:: Data under study

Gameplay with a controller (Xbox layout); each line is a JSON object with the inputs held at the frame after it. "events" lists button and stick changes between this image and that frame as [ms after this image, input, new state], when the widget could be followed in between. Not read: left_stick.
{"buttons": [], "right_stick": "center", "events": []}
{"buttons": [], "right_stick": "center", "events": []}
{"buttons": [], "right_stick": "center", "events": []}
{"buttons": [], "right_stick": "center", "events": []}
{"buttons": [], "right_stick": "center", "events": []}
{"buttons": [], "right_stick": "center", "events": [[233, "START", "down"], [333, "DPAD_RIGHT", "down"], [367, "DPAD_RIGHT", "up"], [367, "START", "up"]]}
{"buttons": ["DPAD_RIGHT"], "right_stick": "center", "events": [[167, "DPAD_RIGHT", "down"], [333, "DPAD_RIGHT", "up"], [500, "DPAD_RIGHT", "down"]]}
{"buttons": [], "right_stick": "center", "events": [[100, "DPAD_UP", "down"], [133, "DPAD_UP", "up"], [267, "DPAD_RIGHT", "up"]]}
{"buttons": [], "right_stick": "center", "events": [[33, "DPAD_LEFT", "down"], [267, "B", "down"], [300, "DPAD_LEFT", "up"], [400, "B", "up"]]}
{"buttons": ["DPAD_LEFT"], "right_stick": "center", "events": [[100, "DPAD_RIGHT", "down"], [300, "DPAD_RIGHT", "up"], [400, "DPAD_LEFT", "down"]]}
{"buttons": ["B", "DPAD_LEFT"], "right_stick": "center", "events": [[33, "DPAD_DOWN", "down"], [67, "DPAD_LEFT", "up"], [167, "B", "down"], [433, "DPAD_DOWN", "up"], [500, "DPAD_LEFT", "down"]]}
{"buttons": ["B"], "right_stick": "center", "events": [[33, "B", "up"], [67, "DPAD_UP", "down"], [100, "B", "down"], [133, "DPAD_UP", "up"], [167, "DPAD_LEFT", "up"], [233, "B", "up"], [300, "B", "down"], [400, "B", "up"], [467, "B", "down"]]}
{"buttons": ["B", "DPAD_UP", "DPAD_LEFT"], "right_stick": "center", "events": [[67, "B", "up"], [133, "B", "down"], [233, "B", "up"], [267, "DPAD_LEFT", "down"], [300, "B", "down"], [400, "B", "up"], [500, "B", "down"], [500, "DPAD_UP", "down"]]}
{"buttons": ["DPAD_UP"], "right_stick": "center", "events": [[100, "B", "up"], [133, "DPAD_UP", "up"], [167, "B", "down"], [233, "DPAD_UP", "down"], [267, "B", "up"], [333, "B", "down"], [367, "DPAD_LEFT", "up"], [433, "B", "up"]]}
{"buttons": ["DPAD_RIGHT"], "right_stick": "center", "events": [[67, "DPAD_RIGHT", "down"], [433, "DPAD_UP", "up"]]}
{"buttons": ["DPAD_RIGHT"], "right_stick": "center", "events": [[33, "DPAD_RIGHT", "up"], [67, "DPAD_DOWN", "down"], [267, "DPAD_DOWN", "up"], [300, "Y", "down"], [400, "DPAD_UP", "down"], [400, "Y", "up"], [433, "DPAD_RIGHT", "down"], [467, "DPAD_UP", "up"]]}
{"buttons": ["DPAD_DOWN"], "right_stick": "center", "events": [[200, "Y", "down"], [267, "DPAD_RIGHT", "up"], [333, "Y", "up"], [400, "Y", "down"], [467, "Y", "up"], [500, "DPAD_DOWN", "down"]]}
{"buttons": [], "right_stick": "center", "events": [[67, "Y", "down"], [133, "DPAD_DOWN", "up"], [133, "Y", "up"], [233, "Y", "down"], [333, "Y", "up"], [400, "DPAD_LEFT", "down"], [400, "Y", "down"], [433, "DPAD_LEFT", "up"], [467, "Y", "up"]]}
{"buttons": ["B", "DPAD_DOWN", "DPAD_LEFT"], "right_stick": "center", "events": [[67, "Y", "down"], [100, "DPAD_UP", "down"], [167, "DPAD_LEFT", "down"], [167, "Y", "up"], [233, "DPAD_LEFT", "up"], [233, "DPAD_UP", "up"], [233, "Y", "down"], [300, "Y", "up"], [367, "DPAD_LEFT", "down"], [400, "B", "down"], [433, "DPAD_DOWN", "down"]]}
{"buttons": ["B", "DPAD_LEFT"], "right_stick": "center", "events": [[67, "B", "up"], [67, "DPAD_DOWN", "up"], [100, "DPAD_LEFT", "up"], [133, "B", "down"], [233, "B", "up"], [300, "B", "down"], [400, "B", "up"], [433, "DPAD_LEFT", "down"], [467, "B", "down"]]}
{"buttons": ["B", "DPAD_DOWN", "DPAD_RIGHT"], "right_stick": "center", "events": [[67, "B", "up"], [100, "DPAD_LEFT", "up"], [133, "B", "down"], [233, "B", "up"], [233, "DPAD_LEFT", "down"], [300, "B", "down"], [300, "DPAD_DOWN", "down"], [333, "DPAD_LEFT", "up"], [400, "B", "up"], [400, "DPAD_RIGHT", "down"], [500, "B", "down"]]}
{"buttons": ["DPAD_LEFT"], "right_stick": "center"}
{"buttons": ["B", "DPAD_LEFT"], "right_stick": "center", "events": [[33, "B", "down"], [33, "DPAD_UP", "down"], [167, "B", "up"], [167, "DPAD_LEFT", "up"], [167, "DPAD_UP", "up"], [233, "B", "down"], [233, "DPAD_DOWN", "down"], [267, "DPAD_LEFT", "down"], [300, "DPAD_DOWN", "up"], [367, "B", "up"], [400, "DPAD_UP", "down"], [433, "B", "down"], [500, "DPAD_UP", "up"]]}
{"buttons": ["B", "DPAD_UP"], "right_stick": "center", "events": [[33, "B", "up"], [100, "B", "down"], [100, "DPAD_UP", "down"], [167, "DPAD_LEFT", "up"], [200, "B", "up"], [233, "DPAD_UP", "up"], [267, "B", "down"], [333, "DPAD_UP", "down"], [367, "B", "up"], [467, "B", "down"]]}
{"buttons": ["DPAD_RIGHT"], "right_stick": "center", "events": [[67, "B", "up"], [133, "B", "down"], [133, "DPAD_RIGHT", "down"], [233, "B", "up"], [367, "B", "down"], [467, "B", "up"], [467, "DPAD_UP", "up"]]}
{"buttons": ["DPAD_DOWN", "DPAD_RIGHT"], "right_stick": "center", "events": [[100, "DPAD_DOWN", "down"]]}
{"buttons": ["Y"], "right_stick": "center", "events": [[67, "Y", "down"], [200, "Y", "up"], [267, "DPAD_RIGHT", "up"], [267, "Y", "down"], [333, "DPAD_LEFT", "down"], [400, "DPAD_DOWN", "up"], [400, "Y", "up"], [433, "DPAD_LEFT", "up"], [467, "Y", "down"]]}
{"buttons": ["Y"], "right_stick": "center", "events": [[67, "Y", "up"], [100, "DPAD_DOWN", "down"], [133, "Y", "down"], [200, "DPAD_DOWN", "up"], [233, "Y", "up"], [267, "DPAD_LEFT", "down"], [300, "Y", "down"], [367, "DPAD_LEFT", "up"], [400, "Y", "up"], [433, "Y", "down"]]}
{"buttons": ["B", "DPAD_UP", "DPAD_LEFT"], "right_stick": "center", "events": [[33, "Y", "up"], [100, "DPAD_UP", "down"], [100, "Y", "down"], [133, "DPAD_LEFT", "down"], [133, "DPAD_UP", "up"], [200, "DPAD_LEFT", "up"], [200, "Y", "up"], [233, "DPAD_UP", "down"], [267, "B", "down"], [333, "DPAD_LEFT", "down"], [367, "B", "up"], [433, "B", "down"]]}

::::

Problem to solve >> The required output is the full set of entries, reproduced verbatim.

Answer space >>
Gameplay with a controller (Xbox layout); each line is a JSON object with the inputs held at the frame after it. "events" lists button and stick changes between this image and that frame as [ms after this image, input, new state], when the widget could be followed in between. Not read: left_stick.
{"buttons": [], "right_stick": "center", "events": []}
{"buttons": [], "right_stick": "center", "events": []}
{"buttons": [], "right_stick": "center", "events": []}
{"buttons": [], "right_stick": "center", "events": []}
{"buttons": [], "right_stick": "center", "events": []}
{"buttons": [], "right_stick": "center", "events": [[233, "START", "down"], [333, "DPAD_RIGHT", "down"], [367, "DPAD_RIGHT", "up"], [367, "START", "up"]]}
{"buttons": ["DPAD_RIGHT"], "right_stick": "center", "events": [[167, "DPAD_RIGHT", "down"], [333, "DPAD_RIGHT", "up"], [500, "DPAD_RIGHT", "down"]]}
{"buttons": [], "right_stick": "center", "events": [[100, "DPAD_UP", "down"], [133, "DPAD_UP", "up"], [267, "DPAD_RIGHT", "up"]]}
{"buttons": [], "right_stick": "center", "events": [[33, "DPAD_LEFT", "down"], [267, "B", "down"], [300, "DPAD_LEFT", "up"], [400, "B", "up"]]}
{"buttons": ["DPAD_LEFT"], "right_stick": "center", "events": [[100, "DPAD_RIGHT", "down"], [300, "DPAD_RIGHT", "up"], [400, "DPAD_LEFT", "down"]]}
{"buttons": ["B", "DPAD_LEFT"], "right_stick": "center", "events": [[33, "DPAD_DOWN", "down"], [67, "DPAD_LEFT", "up"], [167, "B", "down"], [433, "DPAD_DOWN", "up"], [500, "DPAD_LEFT", "down"]]}
{"buttons": ["B"], "right_stick": "center", "events": [[33, "B", "up"], [67, "DPAD_UP", "down"], [100, "B", "down"], [133, "DPAD_UP", "up"], [167, "DPAD_LEFT", "up"], [233, "B", "up"], [300, "B", "down"], [400, "B", "up"], [467, "B", "down"]]}
{"buttons": ["B", "DPAD_UP", "DPAD_LEFT"], "right_stick": "center", "events": [[67, "B", "up"], [133, "B", "down"], [233, "B", "up"], [267, "DPAD_LEFT", "down"], [300, "B", "down"], [400, "B", "up"], [500, "B", "down"], [500, "DPAD_UP", "down"]]}
{"buttons": ["DPAD_UP"], "right_stick": "center", "events": [[100, "B", "up"], [133, "DPAD_UP", "up"], [167, "B", "down"], [233, "DPAD_UP", "down"], [267, "B", "up"], [333, "B", "down"], [367, "DPAD_LEFT", "up"], [433, "B", "up"]]}
{"buttons": ["DPAD_RIGHT"], "right_stick": "center", "events": [[67, "DPAD_RIGHT", "down"], [433, "DPAD_UP", "up"]]}
{"buttons": ["DPAD_RIGHT"], "right_stick": "center", "events": [[33, "DPAD_RIGHT", "up"], [67, "DPAD_DOWN", "down"], [267, "DPAD_DOWN", "up"], [300, "Y", "down"], [400, "DPAD_UP", "down"], [400, "Y", "up"], [433, "DPAD_RIGHT", "down"], [467, "DPAD_UP", "up"]]}
{"buttons": ["DPAD_DOWN"], "right_stick": "center", "events": [[200, "Y", "down"], [267, "DPAD_RIGHT", "up"], [333, "Y", "up"], [400, "Y", "down"], [467, "Y", "up"], [500, "DPAD_DOWN", "down"]]}
{"buttons": [], "right_stick": "center", "events": [[67, "Y", "down"], [133, "DPAD_DOWN", "up"], [133, "Y", "up"], [233, "Y", "down"], [333, "Y", "up"], [400, "DPAD_LEFT", "down"], [400, "Y", "down"], [433, "DPAD_LEFT", "up"], [467, "Y", "up"]]}
{"buttons": ["B", "DPAD_DOWN", "DPAD_LEFT"], "right_stick": "center", "events": [[67, "Y", "down"], [100, "DPAD_UP", "down"], [167, "DPAD_LEFT", "down"], [167, "Y", "up"], [233, "DPAD_LEFT", "up"], [233, "DPAD_UP", "up"], [233, "Y", "down"], [300, "Y", "up"], [367, "DPAD_LEFT", "down"], [400, "B", "down"], [433, "DPAD_DOWN", "down"]]}
{"buttons": ["B", "DPAD_LEFT"], "right_stick": "center", "events": [[67, "B", "up"], [67, "DPAD_DOWN", "up"], [100, "DPAD_LEFT", "up"], [133, "B", "down"], [233, "B", "up"], [300, "B", "down"], [400, "B", "up"], [433, "DPAD_LEFT", "down"], [467, "B", "down"]]}
{"buttons": ["B", "DPAD_DOWN", "DPAD_RIGHT"], "right_stick": "center", "events": [[67, "B", "up"], [100, "DPAD_LEFT", "up"], [133, "B", "down"], [233, "B", "up"], [233, "DPAD_LEFT", "down"], [300, "B", "down"], [300, "DPAD_DOWN", "down"], [333, "DPAD_LEFT", "up"], [400, "B", "up"], [400, "DPAD_RIGHT", "down"], [500, "B", "down"]]}
{"buttons": ["DPAD_LEFT"], "right_stick": "center"}
{"buttons": ["B", "DPAD_LEFT"], "right_stick": "center", "events": [[33, "B", "down"], [33, "DPAD_UP", "down"], [167, "B", "up"], [167, "DPAD_LEFT", "up"], [167, "DPAD_UP", "up"], [233, "B", "down"], [233, "DPAD_DOWN", "down"], [267, "DPAD_LEFT", "down"], [300, "DPAD_DOWN", "up"], [367, "B", "up"], [400, "DPAD_UP", "down"], [433, "B", "down"], [500, "DPAD_UP", "up"]]}
{"buttons": ["B", "DPAD_UP"], "right_stick": "center", "events": [[33, "B", "up"], [100, "B", "down"], [100, "DPAD_UP", "down"], [167, "DPAD_LEFT", "up"], [200, "B", "up"], [233, "DPAD_UP", "up"], [267, "B", "down"], [333, "DPAD_UP", "down"], [367, "B", "up"], [467, "B", "down"]]}
{"buttons": ["DPAD_RIGHT"], "right_stick": "center", "events": [[67, "B", "up"], [133, "B", "down"], [133, "DPAD_RIGHT", "down"], [233, "B", "up"], [367, "B", "down"], [467, "B", "up"], [467, "DPAD_UP", "up"]]}
{"buttons": ["DPAD_DOWN", "DPAD_RIGHT"], "right_stick": "center", "events": [[100, "DPAD_DOWN", "down"]]}
{"buttons": ["Y"], "right_stick": "center", "events": [[67, "Y", "down"], [200, "Y", "up"], [267, "DPAD_RIGHT", "up"], [267, "Y", "down"], [333, "DPAD_LEFT", "down"], [400, "DPAD_DOWN", "up"], [400, "Y", "up"], [433, "DPAD_LEFT", "up"], [467, "Y", "down"]]}
{"buttons": ["Y"], "right_stick": "center", "events": [[67, "Y", "up"], [100, "DPAD_DOWN", "down"], [133, "Y", "down"], [200, "DPAD_DOWN", "up"], [233, "Y", "up"], [267, "DPAD_LEFT", "down"], [300, "Y", "down"], [367, "DPAD_LEFT", "up"], [400, "Y", "up"], [433, "Y", "down"]]}
{"buttons": ["B", "DPAD_UP", "DPAD_LEFT"], "right_stick": "center", "events": [[33, "Y", "up"], [100, "DPAD_UP", "down"], [100, "Y", "down"], [133, "DPAD_LEFT", "down"], [133, "DPAD_UP", "up"], [200, "DPAD_LEFT", "up"], [200, "Y", "up"], [233, "DPAD_UP", "down"], [267, "B", "down"], [333, "DPAD_LEFT", "down"], [367, "B", "up"], [433, "B", "down"]]}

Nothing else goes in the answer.